Task material Block Start
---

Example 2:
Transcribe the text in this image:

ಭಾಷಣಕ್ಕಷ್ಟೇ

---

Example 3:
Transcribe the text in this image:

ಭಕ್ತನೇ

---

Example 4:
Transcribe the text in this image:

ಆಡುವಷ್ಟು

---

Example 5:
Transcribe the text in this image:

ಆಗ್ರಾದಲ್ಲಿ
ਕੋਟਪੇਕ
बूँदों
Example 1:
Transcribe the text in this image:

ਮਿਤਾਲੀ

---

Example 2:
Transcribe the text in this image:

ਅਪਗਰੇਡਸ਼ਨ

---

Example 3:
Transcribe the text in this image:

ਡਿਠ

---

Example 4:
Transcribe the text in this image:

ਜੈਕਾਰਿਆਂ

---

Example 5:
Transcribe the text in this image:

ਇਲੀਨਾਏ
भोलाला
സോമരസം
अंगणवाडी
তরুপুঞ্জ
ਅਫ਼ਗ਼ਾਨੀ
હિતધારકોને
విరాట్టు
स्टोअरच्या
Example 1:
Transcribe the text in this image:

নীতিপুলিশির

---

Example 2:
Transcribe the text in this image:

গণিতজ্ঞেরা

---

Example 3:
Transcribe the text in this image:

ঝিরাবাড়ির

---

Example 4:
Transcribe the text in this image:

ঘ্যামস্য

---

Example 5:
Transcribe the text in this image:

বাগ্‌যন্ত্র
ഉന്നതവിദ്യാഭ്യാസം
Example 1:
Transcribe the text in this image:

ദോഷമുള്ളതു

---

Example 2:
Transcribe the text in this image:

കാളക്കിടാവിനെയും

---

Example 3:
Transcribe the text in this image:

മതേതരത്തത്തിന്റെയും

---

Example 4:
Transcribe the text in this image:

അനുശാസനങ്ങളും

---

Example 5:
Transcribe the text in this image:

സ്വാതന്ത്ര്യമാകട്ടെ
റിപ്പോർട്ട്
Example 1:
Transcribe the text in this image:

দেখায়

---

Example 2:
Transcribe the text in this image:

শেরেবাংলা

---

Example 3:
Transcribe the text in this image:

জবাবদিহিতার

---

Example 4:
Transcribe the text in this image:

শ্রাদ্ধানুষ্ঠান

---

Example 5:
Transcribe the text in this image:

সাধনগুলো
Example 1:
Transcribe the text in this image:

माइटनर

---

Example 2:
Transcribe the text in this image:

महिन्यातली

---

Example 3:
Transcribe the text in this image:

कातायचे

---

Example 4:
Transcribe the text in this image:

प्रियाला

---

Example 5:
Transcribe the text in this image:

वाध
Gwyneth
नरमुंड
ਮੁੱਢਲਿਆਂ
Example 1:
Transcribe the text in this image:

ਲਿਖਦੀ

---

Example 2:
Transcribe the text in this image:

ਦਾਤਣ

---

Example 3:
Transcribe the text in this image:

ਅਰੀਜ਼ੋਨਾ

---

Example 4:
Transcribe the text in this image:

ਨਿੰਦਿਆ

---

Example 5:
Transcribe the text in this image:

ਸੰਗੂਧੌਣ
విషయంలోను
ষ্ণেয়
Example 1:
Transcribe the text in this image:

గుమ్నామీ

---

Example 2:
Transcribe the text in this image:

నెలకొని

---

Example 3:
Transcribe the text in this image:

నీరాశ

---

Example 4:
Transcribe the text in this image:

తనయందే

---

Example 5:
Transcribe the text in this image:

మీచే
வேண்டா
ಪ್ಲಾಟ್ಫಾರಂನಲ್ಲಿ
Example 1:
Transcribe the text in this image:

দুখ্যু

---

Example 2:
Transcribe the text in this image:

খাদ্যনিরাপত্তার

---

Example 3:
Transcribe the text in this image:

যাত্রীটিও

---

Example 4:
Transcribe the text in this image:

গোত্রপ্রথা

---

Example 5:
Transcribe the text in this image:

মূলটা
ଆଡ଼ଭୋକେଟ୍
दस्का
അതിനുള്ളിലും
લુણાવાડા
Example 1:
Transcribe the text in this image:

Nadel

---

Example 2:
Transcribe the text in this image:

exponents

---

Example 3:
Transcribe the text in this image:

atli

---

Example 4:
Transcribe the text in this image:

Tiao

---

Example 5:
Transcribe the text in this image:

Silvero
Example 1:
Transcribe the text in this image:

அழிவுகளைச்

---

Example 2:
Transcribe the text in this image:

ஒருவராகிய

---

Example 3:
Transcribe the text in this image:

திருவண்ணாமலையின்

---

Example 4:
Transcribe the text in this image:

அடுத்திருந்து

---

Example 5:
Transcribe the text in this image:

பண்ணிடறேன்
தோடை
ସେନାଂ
Task material Block End
▸ **Aim of the task**:
What is needed is an exact restatement of every record above.

▸ **Response**:
---

Example 2:
Transcribe the text in this image:

ಭಾಷಣಕ್ಕಷ್ಟೇ

---

Example 3:
Transcribe the text in this image:

ಭಕ್ತನೇ

---

Example 4:
Transcribe the text in this image:

ಆಡುವಷ್ಟು

---

Example 5:
Transcribe the text in this image:

ಆಗ್ರಾದಲ್ಲಿ
ਕੋਟਪੇਕ
बूँदों
Example 1:
Transcribe the text in this image:

ਮਿਤਾਲੀ

---

Example 2:
Transcribe the text in this image:

ਅਪਗਰੇਡਸ਼ਨ

---

Example 3:
Transcribe the text in this image:

ਡਿਠ

---

Example 4:
Transcribe the text in this image:

ਜੈਕਾਰਿਆਂ

---

Example 5:
Transcribe the text in this image:

ਇਲੀਨਾਏ
भोलाला
സോമരസം
अंगणवाडी
তরুপুঞ্জ
ਅਫ਼ਗ਼ਾਨੀ
હિતધારકોને
విరాట్టు
स्टोअरच्या
Example 1:
Transcribe the text in this image:

নীতিপুলিশির

---

Example 2:
Transcribe the text in this image:

গণিতজ্ঞেরা

---

Example 3:
Transcribe the text in this image:

ঝিরাবাড়ির

---

Example 4:
Transcribe the text in this image:

ঘ্যামস্য

---

Example 5:
Transcribe the text in this image:

বাগ্‌যন্ত্র
ഉന്നതവിദ്യാഭ്യാസം
Example 1:
Transcribe the text in this image:

ദോഷമുള്ളതു

---

Example 2:
Transcribe the text in this image:

കാളക്കിടാവിനെയും

---

Example 3:
Transcribe the text in this image:

മതേതരത്തത്തിന്റെയും

---

Example 4:
Transcribe the text in this image:

അനുശാസനങ്ങളും

---

Example 5:
Transcribe the text in this image:

സ്വാതന്ത്ര്യമാകട്ടെ
റിപ്പോർട്ട്
Example 1:
Transcribe the text in this image:

দেখায়

---

Example 2:
Transcribe the text in this image:

শেরেবাংলা

---

Example 3:
Transcribe the text in this image:

জবাবদিহিতার

---

Example 4:
Transcribe the text in this image:

শ্রাদ্ধানুষ্ঠান

---

Example 5:
Transcribe the text in this image:

সাধনগুলো
Example 1:
Transcribe the text in this image:

माइटनर

---

Example 2:
Transcribe the text in this image:

महिन्यातली

---

Example 3:
Transcribe the text in this image:

कातायचे

---

Example 4:
Transcribe the text in this image:

प्रियाला

---

Example 5:
Transcribe the text in this image:

वाध
Gwyneth
नरमुंड
ਮੁੱਢਲਿਆਂ
Example 1:
Transcribe the text in this image:

ਲਿਖਦੀ

---

Example 2:
Transcribe the text in this image:

ਦਾਤਣ

---

Example 3:
Transcribe the text in this image:

ਅਰੀਜ਼ੋਨਾ

---

Example 4:
Transcribe the text in this image:

ਨਿੰਦਿਆ

---

Example 5:
Transcribe the text in this image:

ਸੰਗੂਧੌਣ
విషయంలోను
ষ্ণেয়
Example 1:
Transcribe the text in this image:

గుమ్నామీ

---

Example 2:
Transcribe the text in this image:

నెలకొని

---

Example 3:
Transcribe the text in this image:

నీరాశ

---

Example 4:
Transcribe the text in this image:

తనయందే

---

Example 5:
Transcribe the text in this image:

మీచే
வேண்டா
ಪ್ಲಾಟ್ಫಾರಂನಲ್ಲಿ
Example 1:
Transcribe the text in this image:

দুখ্যু

---

Example 2:
Transcribe the text in this image:

খাদ্যনিরাপত্তার

---

Example 3:
Transcribe the text in this image:

যাত্রীটিও

---

Example 4:
Transcribe the text in this image:

গোত্রপ্রথা

---

Example 5:
Transcribe the text in this image:

মূলটা
ଆଡ଼ଭୋକେଟ୍
दस्का
അതിനുള്ളിലും
લુણાવાડા
Example 1:
Transcribe the text in this image:

Nadel

---

Example 2:
Transcribe the text in this image:

exponents

---

Example 3:
Transcribe the text in this image:

atli

---

Example 4:
Transcribe the text in this image:

Tiao

---

Example 5:
Transcribe the text in this image:

Silvero
Example 1:
Transcribe the text in this image:

அழிவுகளைச்

---

Example 2:
Transcribe the text in this image:

ஒருவராகிய

---

Example 3:
Transcribe the text in this image:

திருவண்ணாமலையின்

---

Example 4:
Transcribe the text in this image:

அடுத்திருந்து

---

Example 5:
Transcribe the text in this image:

பண்ணிடறேன்
தோடை
ସେନାଂ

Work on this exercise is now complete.